Es gebe vier mögliche Kandidaten für einen Impfstoff, von denen sich hoffentlich zwei als vielversprechend herausstellen, sagte die Chefwissenschaftlerin der WHO, Soumya Swaminathan. Zu den drängendsten Aufgaben gehöre auch die Entwicklung einfacherer Tests zum Nachweis von Infektionen. Nach Angaben von Swaminathan könnten schon in drei bis vier Monaten erste Impfstoffstudien an Menschen beginnen. Ein zertifizierter Impfstoff für den weitreichenden Einsatz stehe aber wahrscheinlich erst in 18 Monaten zur Verfügung. Zudem werden bereits mehrere anderweit zugelassene Medikamente daraufhin geprüft, ob sie Covid-19-Kranken helfen können. Die WHO werde so schnell wie möglich Richtlinien dafür ausarbeiten.

Nach Einschätzung des Robert-Koch-Instituts (RKI) könnte der Erreger, der seit dieser Woche offiziell SARS-CoV-2 genannt wird, international in größerem Ausmaß um sich greifen. «Die globale Entwicklung legt nahe, dass es zu einer weltweiten Ausbreitung des Virus im Sinne einer Pandemie kommen kann», heißt es in einem aktuellen RKI-Bericht. Davon seien Länder mit geringen Ressourcen im Gesundheitssystem besonders stark betroffen. «Aber auch in Ländern wie Deutschland könnte dies zu einer hohen Belastung der medizinischen Versorgung führen», hieß es. Die Experten schreiben auch, dass ein Aufeinandertreffen mit einem Infizierten für Menschen in Deutschland derzeit sehr unwahrscheinlich sei. Die Einschätzung könne sich aber jederzeit ändern.
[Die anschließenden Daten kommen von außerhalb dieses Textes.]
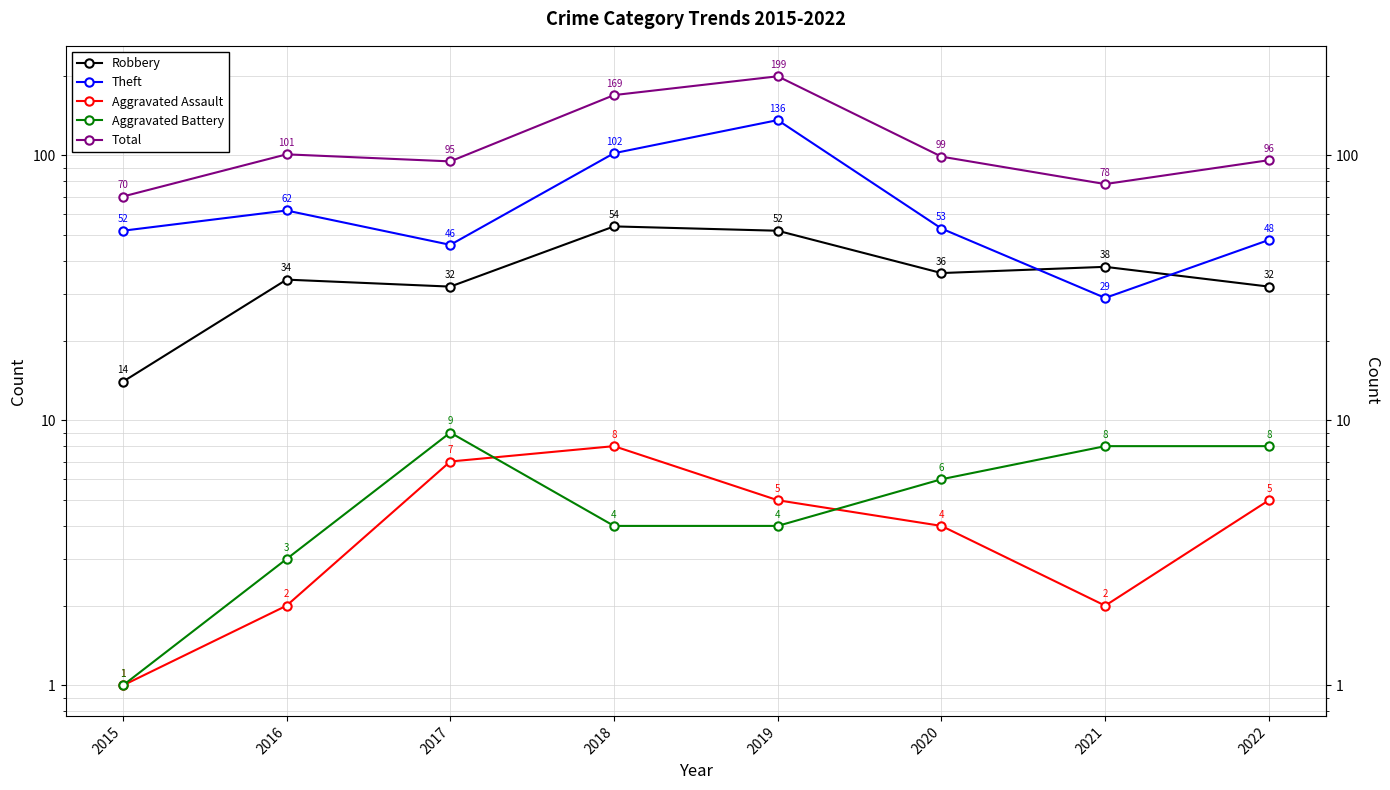

Reading left to right, transcribe all the data shown in this chart.

Robbery: 2015=14	2016=34	2017=32	2018=54	2019=52	2020=36	2021=38	2022=32
Theft: 2015=52	2016=62	2017=46	2018=102	2019=136	2020=53	2021=29	2022=48
Aggravated Assault: 2015=1	2016=2	2017=7	2018=8	2019=5	2020=4	2021=2	2022=5
Aggravated Battery: 2015=1	2016=3	2017=9	2018=4	2019=4	2020=6	2021=8	2022=8
Total: 2015=70	2016=101	2017=95	2018=169	2019=199	2020=99	2021=78	2022=96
Bundesgesundheitsminister Jens Spahn hat Forderungen nach Temperaturmessungen an Flughäfen wegen des neuartigen Coronavirus eine Absage erteilt. «Fiebermessen an den Flughäfen macht keinen Sinn», sagte der CDU-Politiker am Mittwoch in einer Aktuellen Stunde im Bundestag zum Thema. Solche Messungen würden den Eindruck von Maßnahmen erwecken und eine Scheinsicherheit suggerieren. Spahn verwies darauf, dass mit dem Virus infizierte Menschen auch völlig fieberfrei sein können.
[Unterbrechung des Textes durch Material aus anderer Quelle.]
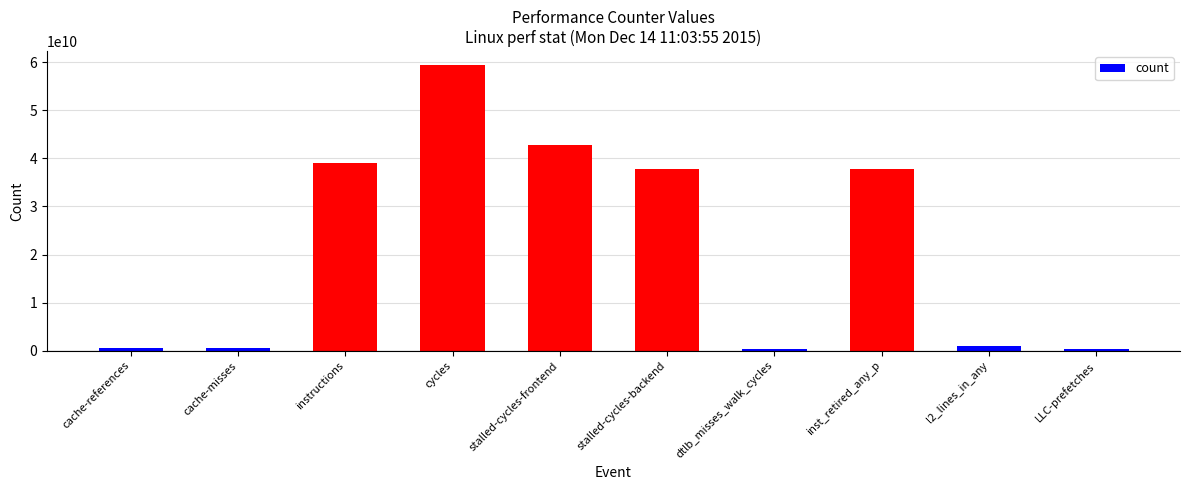

At which label does the data first exceed 37826800387?

instructions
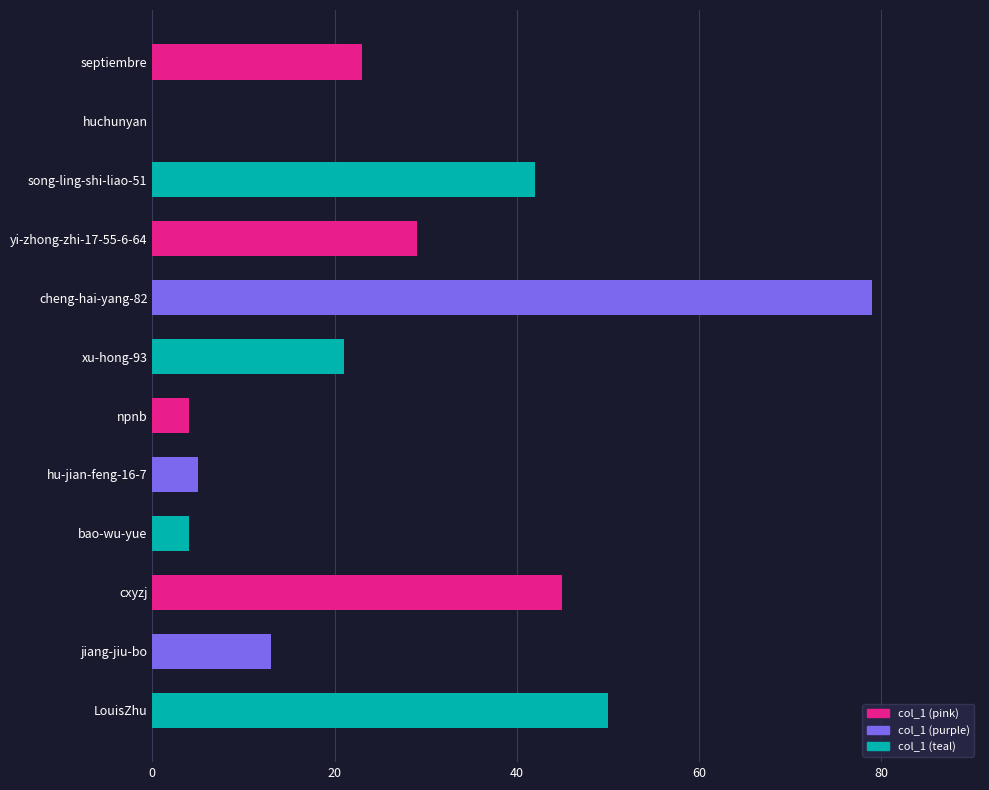

What is the ratio of the value at npnb to the value at jiang-jiu-bo?

0.3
Kritisch äußerte Spahn sich zu Berichten über Diskriminierungen von Menschen asiatischer Herkunft in Deutschland. Die Antidiskriminierungsstelle des Bundes hatte fast 20 Fälle gemeldet, in denen sich Betroffene in den vergangenen Tagen an die Behörde gewandt und von Ausgrenzungen wegen des neuartigen Coronavirus berichtet hätten. Diskriminierungen seien inakzeptabel. «Keine Unsicherheit der Welt begründet solche Reaktionen», sagte er.